As someone who manages their own cluster (Australia), I watched the comments unfold in the #ops channel yesterday. It was frustrating to watch, even though our region wasn’t even the one impacted.

On one hand I can’t work out how it can take 15+ hours for TTI to respond to a problem of this magnitude when #ops was buzzing with comments every few minutes. On the other hand, TTI staff are entitled to enjoy their weekend uninterrupted by work.

Even though TTN is ultimately provided to us as a best effort free service, for some of us it’s become part of what we do for a living.

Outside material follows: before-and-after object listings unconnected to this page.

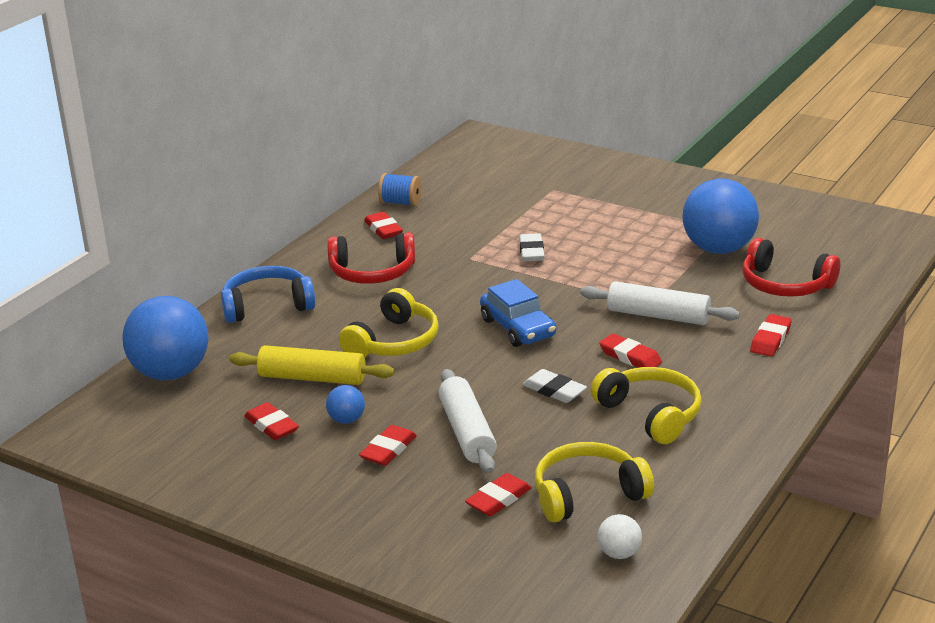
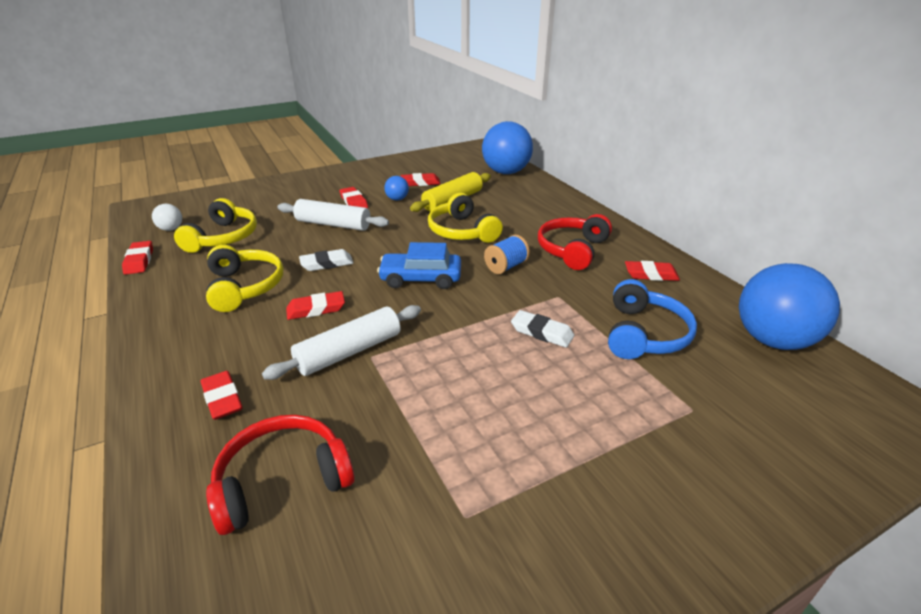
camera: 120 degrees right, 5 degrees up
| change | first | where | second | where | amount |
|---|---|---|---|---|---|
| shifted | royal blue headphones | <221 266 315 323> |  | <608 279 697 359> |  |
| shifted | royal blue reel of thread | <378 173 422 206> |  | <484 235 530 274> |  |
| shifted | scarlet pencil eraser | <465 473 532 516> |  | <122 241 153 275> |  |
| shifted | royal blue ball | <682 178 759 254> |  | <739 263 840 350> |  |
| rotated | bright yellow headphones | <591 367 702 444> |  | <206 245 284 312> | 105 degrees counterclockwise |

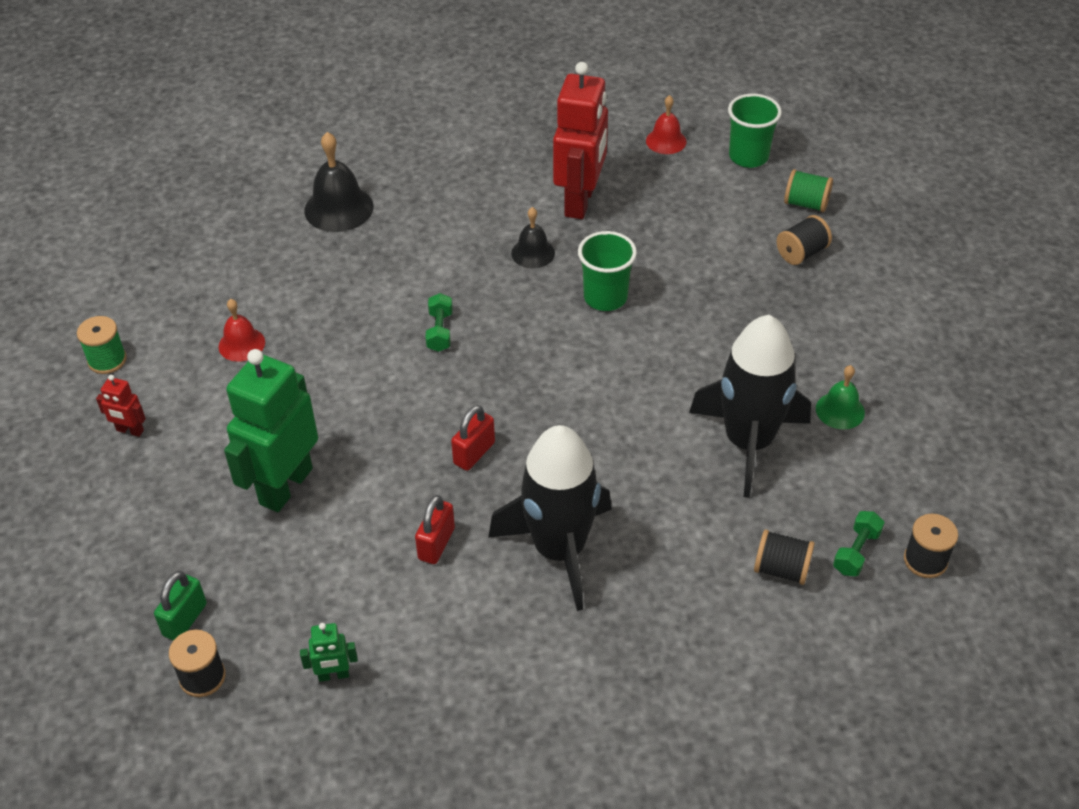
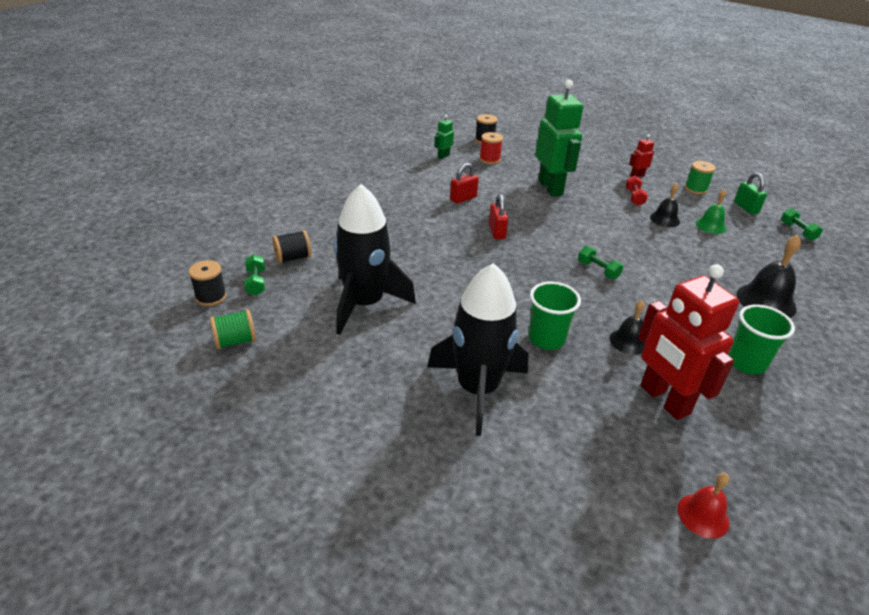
camera: 135 degrees right, 10 degrees down
| change | first | where | second | where | amount |
|---|---|---|---|---|---|
| gone | ebony reel of thread | <777 215 832 265> |  |  |  |
| new |  |  | scarlet reel of thread | <479 132 503 164> |  |
| new |  |  | scarlet dumbbell | <626 175 648 206> |  |
| new |  |  | leaf-green dumbbell | <781 208 823 241> |  |
| shifted | leaf-green small lock | <154 571 207 640> |  | <734 172 767 214> |  |
| shifted | ebony toy rocket | <488 425 612 611> |  | <427 263 528 436> |  |
| shifted | leaf-green beaker | <728 94 782 168> |  | <728 304 795 374> |  |
| shifted | leaf-green reel of thread | <784 169 833 212> |  | <210 309 256 349> |  |
| shifted | leaf-green bell | <816 365 865 429> |  | <696 189 726 234> |  |
| repainted | scarlet bell | <219 299 265 362> | ebony bell | <650 183 680 227> |  |
| rotated | scarlet small lock | <415 495 455 564> |  | <450 163 479 204> | 75 degrees clockwise |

At a country-wide level for some of you it will make sense to invest in the infrastructure and services required to manage your own cluster (when V3 becomes available).

For Australia this has worked well. We have become largely immune to the issues that affect the global network, mainly because we’re smaller and it’s more manageable, but mostly because we can decide how and when to respond to issues that arise and we’re available in our own timezone. For the most part we can fix the issues ourselves. (Occasionally though, we can’t, and we have had long outages too)

But it seems to me there was one simple thing that could have made yesterday’s outage more tolerable for those affected… acknowledgement. Just something notifying everyone that TTI are aware of the problem. It could be an automated Slack message, a status page update, a simple “we’re aware of a problem” message. That would make “best effort” even better

EFthings01 · September 16, 2019, 6:23am

What about the status pages? As far as I could see https://status.thethings.network/ did not show any change during the latest incident. That was one reason for irritation…

LoRaTracker · September 16, 2019, 6:42am

As someone who used to provide 24\7 support for large computer networks, I can fully understand why it took TTI that long to respond to a problem for which they had no SLA.

Once those who are responsible for the 24\7 support for TTI start dealing with TTN issues, because its seen as a good thing to do, the response becomes expected by the community (for free) even though its outside of the SLA.

Now if I was being paid (in my old job) to look after a network, then indeed I kept an eye on systems, but I was careful not to deal with issues for which there was no SLA and for which I was not being paid. Is that just mean, or practical ?

If the TTI guys were to provide a 24\7 SLA for TTN, I guess someone would have to pay for that service.

LanMarc77 · September 16, 2019, 8:34pm

Marshall Rosenberg said: If we are able to hear others and express our own needs the solution is only 20 minutes away.

Let me try to give a short summary of what I understood so far:

TTI wants to keep autonomy with their own hosted systems
v2 stack is not really suited for a federated/community based approach, but v3 will be
the community could help in monitoring/setting up automated monitoring/reporting systems (federated like the mapper service?)
clarity of causes for issues should be available fast and automated
clarity that someone is working on the problem
a certain amount of downtime is acceptable
long term development of TTN should be discussed within and with all the community (conference workshop?)

I am still uncertain about the following questions:

how much downtime is acceptable and by whom?
how can money help and can it even help?

Thank you for all your opinions so far!